I have had a strange pre-history with Moomins. Several years ago, Dave Humphrey and Cyril Geurette and I ran a series of lectures called The Underground Canon. We invited various speakers to introduce the texts that they had found influential but that were not widely read or recognized. One of the speakers proposed to speak on Tove Jansson’s The Moomins and the Great Flood, which he characterized as one of the great children’s stories. I was teaching a Children’s Literature course at the time, so I was looking forward to Moomins, but the weather intervened, and that particular lecture had to be cancelled. I promptly forgot about Moomins altogether.

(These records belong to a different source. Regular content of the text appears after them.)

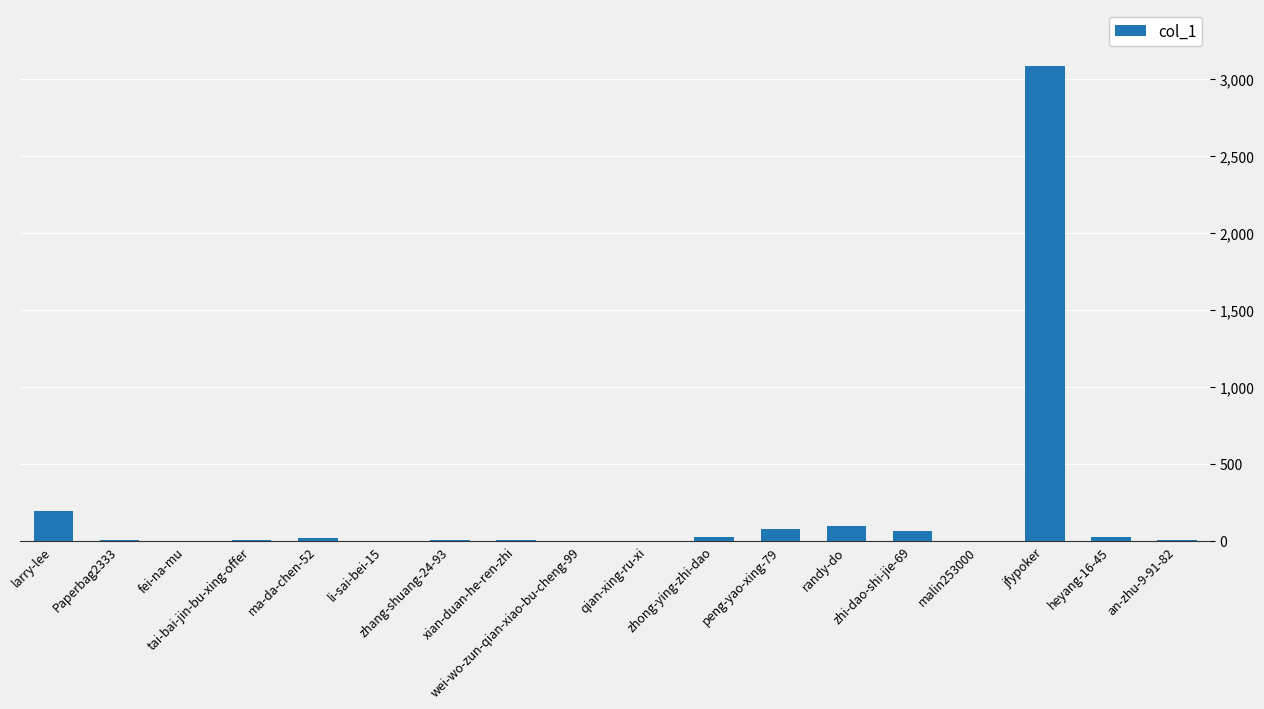

Count the number of categories in the chart.

18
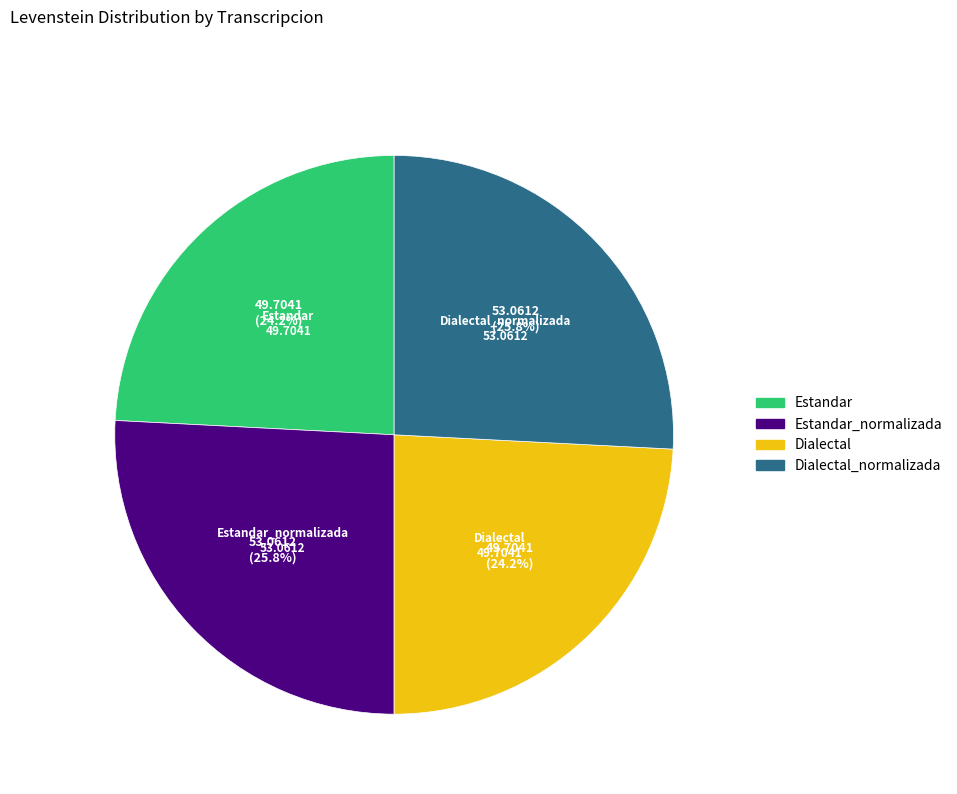

What portion of the pie excludes Dialectal?

75.8%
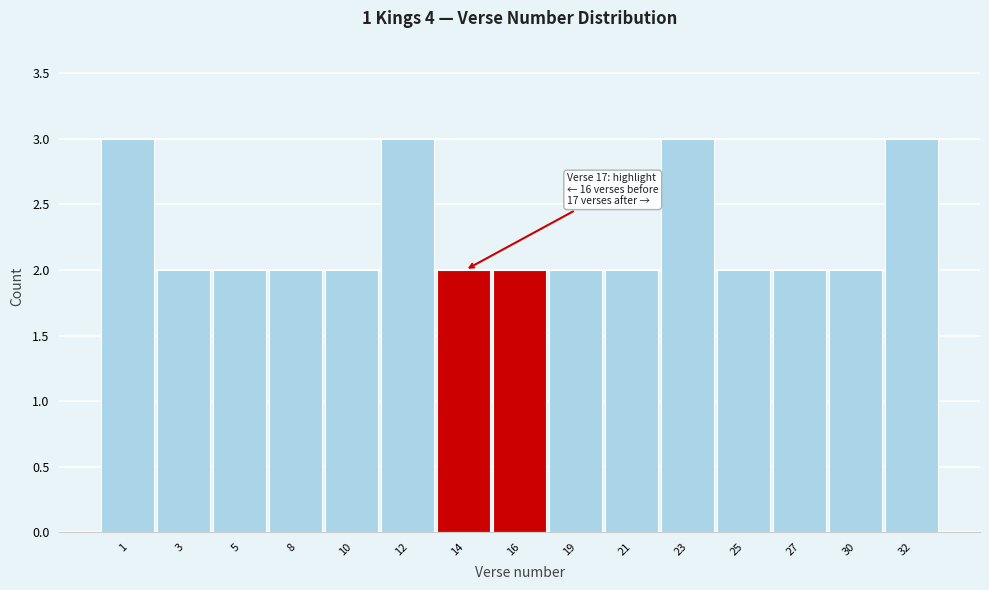

Reading right to left, extract all data points from this chart.

32=3	30=2	27=2	25=2	23=3	21=2	19=2	16=2	14=2	12=3	10=2	8=2	5=2	3=2	1=3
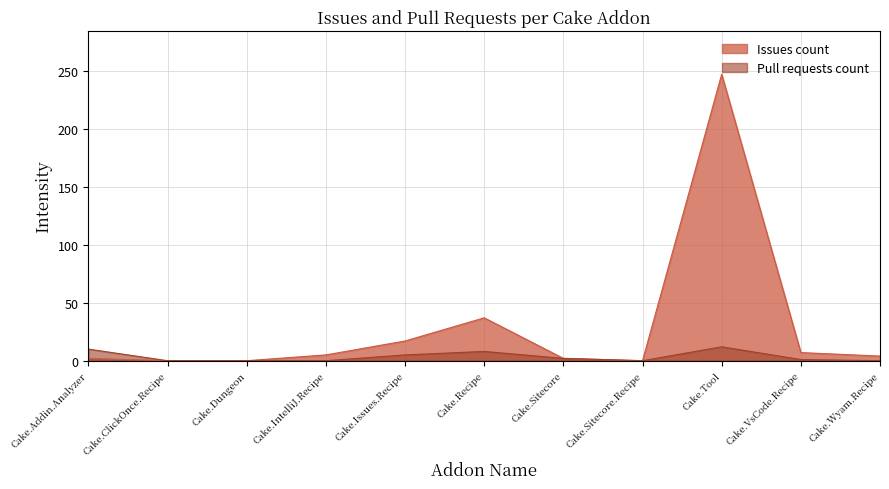

True or false: Pull requests count and Issues count intersect in this chart.

False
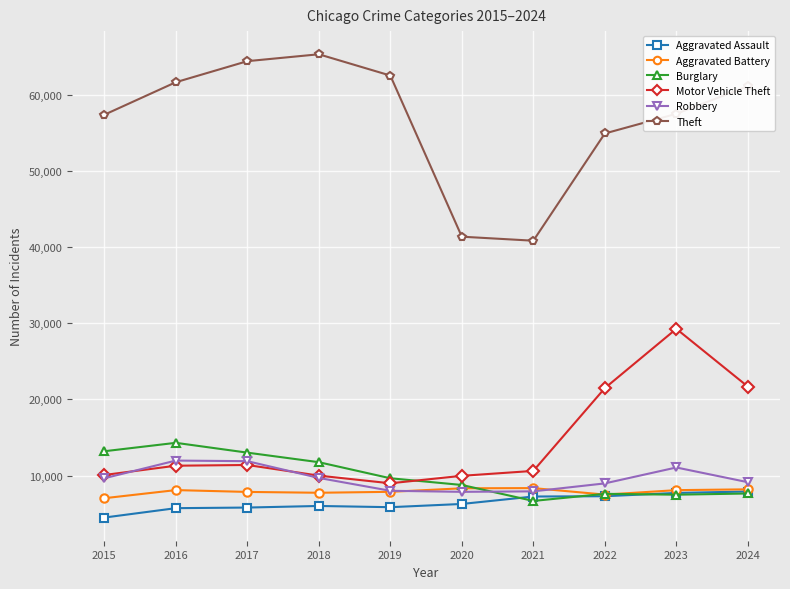

What is the value of the Robbery point at the 8th from the left?

8964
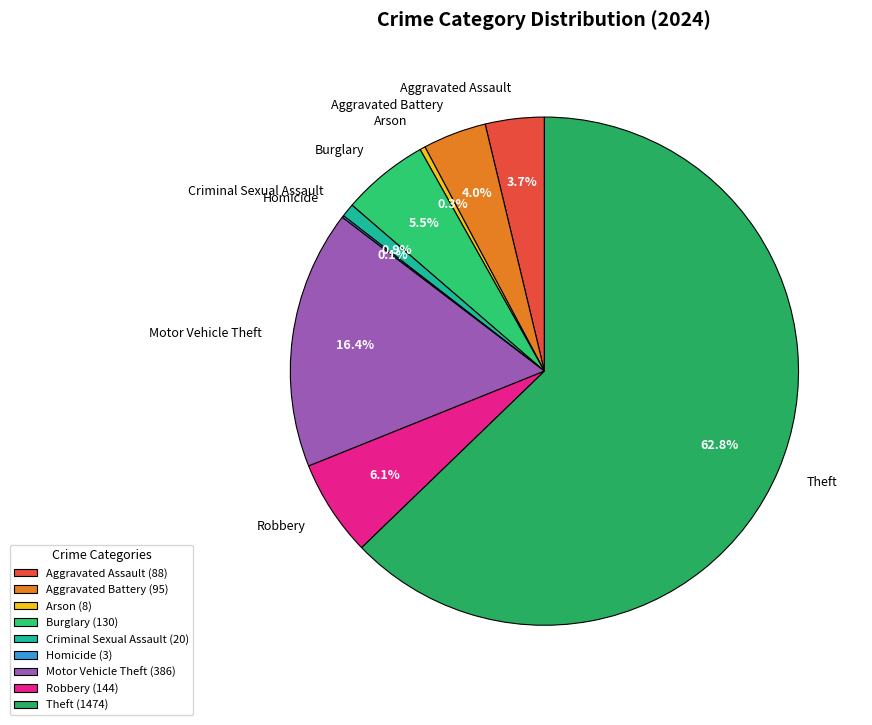

Is there any slice that represents more than half of the pie?

Yes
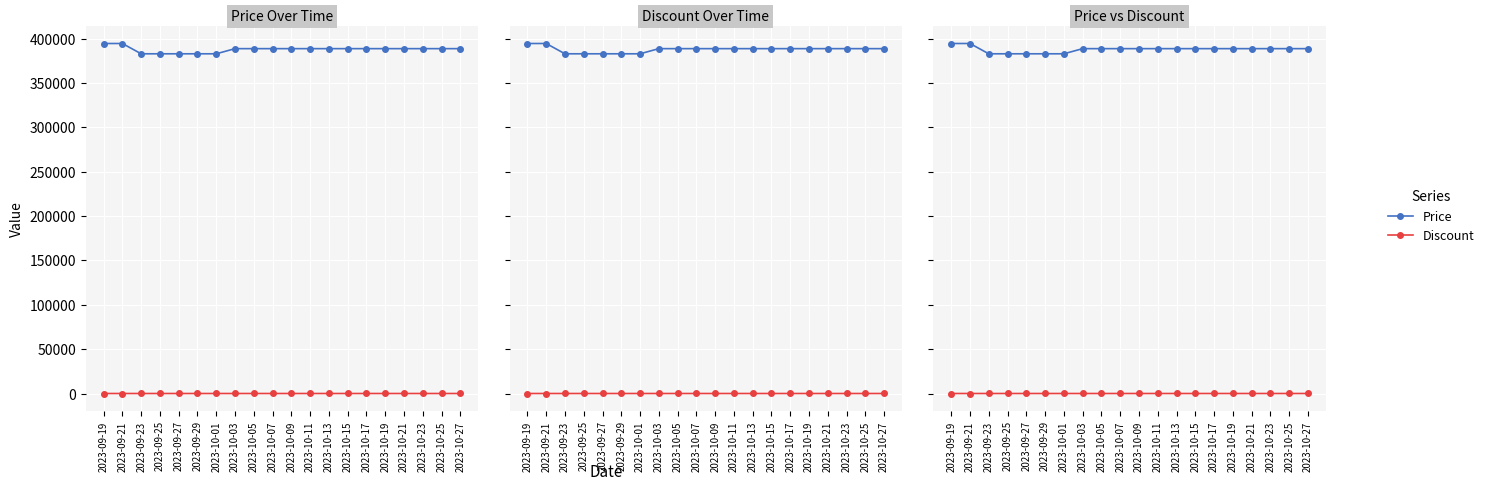

True or false: Discount has a value of 33 at 2023-10-21.

True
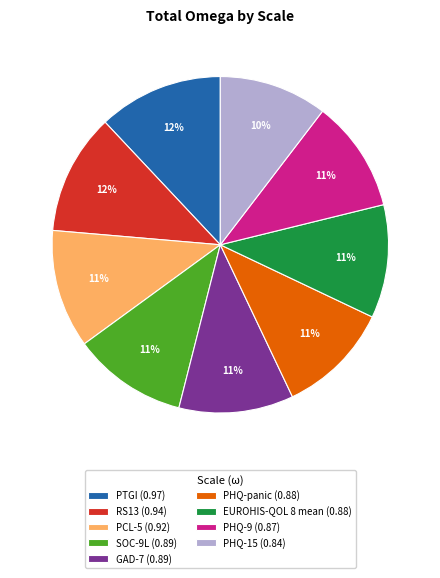

Does SOC-9L represent more than half of the total?

No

In a recent email exchange, however, TC also recommended the Moomin stories, even correcting my longstanding unwarranted assumption about their author’s gender. While a single recommendation can, in certain circumstances, be safely declined, I have an unofficial policy of not declining a book that has been recommended to me twice, so I went to my local library, only to be disappointed, as I often am. Of the many Moomin books that Jansson wrote, the library carried only two, one of which was on loan. I signed out Finn Family Moomintroll, sternly rebuked the librarian, who promised to see what he could do, and read the whole way home.
I was delighted. The Moomin stories are alternately comic and grave, fanciful and serious, fantastic and commonplace. They are both accessible to a child and interesting to an adult, which is my first criterion for any children’s literature, and they manage to avoid being merely didactic, which is my second. They do not consistently have the mystical quality that characterizes my very favourite works for children, touching this mood only on occasion, but they are beautiful nevertheless, and I will add them to the ever growing list of books that I need to acquire. More significantly, I will add them to the much smaller list of books that I will share with my children.